Kurzum: So ein Film musste in den Wettbewerb. Wohin eigentlich auch "The Childhood of a Leader" gehört hätte. Der Film über einen kleinen Jungen, der einmal ein gefürchteter Diktator werden wird, zählt zu den erstaunlichsten Entdeckungen der "Orrizonti"-Sektion. Sein Regisseur heißt Brady Corbet und hat selbst in Serien und Filmen mitgespielt ("Funny Games U.S", "Melancholia", "Die Wolken von Sils Maria"). Corbets Regiedebüt basiert lose auf einer Erzählung von Jean-Paul Sartre und hat das, was allen bisherigen Wettbewerbsfilmen fehlt, man könnte es "fiktionale Grauzone" nennen. Wo andere straight ihren Plot oder ihr Thema durchboxen und mehr oder weniger gelungene ästhetische Lösungen dafür finden, bleibt bei Corbet ein schöner Rest Ratlosigkeit, etwas Schwammiges, das einen fasziniert, man aber nicht ausdeuten kann.

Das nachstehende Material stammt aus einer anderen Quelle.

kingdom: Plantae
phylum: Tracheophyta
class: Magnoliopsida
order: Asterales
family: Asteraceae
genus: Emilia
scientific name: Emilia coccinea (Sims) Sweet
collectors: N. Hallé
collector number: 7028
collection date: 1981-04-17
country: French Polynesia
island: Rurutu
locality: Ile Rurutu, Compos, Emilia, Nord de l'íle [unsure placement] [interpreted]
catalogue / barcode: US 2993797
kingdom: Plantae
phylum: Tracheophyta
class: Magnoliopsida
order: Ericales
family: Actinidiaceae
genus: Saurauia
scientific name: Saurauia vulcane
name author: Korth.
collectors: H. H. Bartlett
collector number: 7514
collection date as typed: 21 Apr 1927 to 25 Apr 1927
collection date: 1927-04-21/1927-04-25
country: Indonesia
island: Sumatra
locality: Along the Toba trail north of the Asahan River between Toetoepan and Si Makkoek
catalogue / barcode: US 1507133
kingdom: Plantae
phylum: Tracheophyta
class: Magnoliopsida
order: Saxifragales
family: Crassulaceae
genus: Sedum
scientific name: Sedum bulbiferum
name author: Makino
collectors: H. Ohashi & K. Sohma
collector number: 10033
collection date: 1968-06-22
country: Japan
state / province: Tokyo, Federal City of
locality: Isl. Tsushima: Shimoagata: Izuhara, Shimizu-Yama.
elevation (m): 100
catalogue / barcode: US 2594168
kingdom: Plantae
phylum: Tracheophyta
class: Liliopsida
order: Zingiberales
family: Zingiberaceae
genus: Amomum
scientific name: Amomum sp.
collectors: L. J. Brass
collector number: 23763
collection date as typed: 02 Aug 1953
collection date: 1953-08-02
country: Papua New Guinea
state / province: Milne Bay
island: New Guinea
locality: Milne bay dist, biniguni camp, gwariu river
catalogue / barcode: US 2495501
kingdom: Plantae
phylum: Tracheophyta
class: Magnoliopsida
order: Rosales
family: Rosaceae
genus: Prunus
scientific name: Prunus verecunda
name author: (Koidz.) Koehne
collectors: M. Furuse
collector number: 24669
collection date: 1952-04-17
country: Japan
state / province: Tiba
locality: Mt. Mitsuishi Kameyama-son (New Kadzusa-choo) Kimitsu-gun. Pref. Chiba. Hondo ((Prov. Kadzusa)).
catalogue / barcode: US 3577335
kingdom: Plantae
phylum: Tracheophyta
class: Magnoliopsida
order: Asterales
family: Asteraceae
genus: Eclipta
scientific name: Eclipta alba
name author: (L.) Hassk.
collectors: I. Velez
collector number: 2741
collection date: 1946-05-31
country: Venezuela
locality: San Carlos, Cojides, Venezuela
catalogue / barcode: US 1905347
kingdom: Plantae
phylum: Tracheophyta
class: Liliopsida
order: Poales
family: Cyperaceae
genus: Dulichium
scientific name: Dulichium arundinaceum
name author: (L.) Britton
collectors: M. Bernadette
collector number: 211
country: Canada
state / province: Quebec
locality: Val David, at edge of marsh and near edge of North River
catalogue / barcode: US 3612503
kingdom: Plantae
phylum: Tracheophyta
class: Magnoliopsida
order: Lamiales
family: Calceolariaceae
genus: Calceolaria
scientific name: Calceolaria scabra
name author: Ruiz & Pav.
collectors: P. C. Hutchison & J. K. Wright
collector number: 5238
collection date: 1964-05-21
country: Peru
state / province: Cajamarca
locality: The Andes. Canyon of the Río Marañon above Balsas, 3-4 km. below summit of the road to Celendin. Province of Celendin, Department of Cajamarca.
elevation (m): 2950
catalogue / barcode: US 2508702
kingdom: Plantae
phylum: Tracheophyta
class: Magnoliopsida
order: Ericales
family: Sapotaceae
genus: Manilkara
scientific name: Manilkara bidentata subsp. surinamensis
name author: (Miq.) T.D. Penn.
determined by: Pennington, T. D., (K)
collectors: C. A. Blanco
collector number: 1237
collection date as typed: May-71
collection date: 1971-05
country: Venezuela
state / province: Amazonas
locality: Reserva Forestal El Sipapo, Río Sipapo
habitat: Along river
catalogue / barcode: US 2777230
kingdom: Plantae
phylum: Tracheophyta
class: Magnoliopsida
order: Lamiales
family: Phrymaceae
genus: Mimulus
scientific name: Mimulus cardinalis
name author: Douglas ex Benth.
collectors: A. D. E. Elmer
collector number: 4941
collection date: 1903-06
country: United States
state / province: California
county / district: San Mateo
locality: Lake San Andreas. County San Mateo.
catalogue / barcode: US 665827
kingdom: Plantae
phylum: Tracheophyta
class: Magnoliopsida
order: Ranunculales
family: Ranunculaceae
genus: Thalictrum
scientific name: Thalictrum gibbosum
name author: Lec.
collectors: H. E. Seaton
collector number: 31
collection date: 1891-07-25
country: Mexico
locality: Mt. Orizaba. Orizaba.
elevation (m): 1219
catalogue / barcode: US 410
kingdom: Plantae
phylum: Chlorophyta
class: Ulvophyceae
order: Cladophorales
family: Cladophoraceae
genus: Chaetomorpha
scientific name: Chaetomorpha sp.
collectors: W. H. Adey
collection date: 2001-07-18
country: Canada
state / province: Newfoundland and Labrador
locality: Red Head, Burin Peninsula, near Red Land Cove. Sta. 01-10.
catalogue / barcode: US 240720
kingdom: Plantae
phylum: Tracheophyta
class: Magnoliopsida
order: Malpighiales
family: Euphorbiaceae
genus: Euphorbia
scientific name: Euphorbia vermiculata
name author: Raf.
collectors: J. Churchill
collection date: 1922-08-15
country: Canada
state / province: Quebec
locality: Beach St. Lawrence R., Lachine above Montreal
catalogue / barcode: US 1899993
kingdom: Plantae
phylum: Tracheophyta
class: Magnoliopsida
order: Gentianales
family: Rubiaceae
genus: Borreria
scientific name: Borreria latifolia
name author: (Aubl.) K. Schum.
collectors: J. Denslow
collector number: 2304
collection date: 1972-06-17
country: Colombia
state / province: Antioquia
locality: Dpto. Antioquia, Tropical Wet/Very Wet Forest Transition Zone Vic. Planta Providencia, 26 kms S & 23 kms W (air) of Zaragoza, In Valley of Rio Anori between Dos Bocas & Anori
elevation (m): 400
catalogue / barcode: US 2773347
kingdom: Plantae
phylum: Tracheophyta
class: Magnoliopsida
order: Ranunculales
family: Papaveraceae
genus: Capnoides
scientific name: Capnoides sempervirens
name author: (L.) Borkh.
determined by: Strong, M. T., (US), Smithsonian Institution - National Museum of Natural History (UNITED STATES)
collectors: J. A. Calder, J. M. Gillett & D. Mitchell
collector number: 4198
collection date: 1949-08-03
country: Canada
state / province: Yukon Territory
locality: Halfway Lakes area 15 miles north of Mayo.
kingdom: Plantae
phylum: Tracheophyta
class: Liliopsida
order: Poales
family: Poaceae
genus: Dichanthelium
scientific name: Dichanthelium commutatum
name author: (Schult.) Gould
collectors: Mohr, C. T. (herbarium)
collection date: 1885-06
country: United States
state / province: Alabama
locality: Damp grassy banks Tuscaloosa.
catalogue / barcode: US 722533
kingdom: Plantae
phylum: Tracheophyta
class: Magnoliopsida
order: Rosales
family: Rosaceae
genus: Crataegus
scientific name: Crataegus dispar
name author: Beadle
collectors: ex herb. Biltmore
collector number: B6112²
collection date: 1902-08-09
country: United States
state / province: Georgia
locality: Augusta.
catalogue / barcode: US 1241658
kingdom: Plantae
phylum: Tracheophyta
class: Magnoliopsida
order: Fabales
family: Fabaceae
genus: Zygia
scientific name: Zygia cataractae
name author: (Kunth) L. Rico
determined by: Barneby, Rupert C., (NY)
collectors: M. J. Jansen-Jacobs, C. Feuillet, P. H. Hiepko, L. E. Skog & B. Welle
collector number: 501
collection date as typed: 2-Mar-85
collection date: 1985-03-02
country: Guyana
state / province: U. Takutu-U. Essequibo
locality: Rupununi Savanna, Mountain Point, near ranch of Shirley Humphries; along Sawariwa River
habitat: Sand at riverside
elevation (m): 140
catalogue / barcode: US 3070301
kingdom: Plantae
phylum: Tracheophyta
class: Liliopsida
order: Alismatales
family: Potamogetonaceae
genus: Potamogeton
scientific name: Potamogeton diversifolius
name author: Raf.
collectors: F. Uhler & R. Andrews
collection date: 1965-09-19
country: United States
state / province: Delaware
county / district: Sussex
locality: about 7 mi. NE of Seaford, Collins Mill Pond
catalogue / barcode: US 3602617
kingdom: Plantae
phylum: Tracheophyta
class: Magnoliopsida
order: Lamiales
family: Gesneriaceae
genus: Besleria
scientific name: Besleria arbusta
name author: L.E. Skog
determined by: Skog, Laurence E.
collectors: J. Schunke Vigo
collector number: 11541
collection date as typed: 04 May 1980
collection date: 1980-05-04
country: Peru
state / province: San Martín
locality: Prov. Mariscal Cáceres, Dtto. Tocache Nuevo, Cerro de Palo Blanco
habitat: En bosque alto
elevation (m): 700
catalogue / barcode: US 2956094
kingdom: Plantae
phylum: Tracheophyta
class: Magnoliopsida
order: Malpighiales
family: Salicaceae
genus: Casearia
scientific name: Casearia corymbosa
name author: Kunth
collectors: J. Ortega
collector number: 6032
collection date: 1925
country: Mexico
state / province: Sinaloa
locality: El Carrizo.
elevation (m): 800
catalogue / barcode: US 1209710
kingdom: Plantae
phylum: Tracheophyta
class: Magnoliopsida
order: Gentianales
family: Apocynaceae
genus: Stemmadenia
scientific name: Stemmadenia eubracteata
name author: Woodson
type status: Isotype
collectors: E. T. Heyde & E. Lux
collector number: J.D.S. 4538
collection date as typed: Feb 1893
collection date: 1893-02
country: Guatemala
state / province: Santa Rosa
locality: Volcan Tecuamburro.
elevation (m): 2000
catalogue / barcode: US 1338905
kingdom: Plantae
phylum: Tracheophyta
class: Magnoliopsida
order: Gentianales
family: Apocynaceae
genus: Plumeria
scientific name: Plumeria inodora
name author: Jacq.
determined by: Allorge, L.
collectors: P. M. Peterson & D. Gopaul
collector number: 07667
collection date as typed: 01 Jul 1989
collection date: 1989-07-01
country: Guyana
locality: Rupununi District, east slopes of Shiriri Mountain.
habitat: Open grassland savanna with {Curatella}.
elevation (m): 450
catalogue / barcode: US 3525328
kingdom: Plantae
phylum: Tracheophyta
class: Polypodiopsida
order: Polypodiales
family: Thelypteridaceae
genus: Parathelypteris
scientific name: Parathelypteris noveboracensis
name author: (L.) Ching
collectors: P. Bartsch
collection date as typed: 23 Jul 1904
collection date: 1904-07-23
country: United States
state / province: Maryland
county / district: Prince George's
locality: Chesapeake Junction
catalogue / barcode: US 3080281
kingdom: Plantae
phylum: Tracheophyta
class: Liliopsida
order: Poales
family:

Der Film spielt am Ende des Ersten Weltkriegs, die Familie eines amerikanischen Diplomaten lebt in Frankreich. Das "Dritte Reich" ist am Ende, der Familienvater ist am Versailler Vertrag beteiligt. Auf seltsame Weise scheint der kleine, egozentrische Sohn Deutschland zu personifizieren (und in einer fiktiven Zukunft eine Art neuer Hitler zu werden). Der Versuch des Vaters, ihn mit brutalen Erziehungsmaßnahmen in die Knie zu zwingen, scheitert. War das im Fall von Deutschland und den Siegermächten 1918 nicht ähnlich? Bérénice Bejo – die gefeierte Hauptdarstellerin von "The Artist" – brilliert als Mutter, die sich zwischen Strenge und Laissez-Faire nicht entscheiden kann. Statt beim Schlussapplaus zu heulen – offenbar Spezialität ihres Kollegen LaBoeuf – lächelt sie nur. Was für eine schöne Frau – und starke Schauspielerin!